Copy out each of the following lines character for character, keeping their order.

| Available records |
.....
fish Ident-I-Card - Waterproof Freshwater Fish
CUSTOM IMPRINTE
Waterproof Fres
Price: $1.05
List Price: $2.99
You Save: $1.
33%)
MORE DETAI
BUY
.....
| Exercise response |
fish Ident-I-Card - Waterproof Freshwater Fish
CUSTOM IMPRINTE
Waterproof Fres
Price: $1.05
List Price: $2.99
You Save: $1.
33%)
MORE DETAI
BUY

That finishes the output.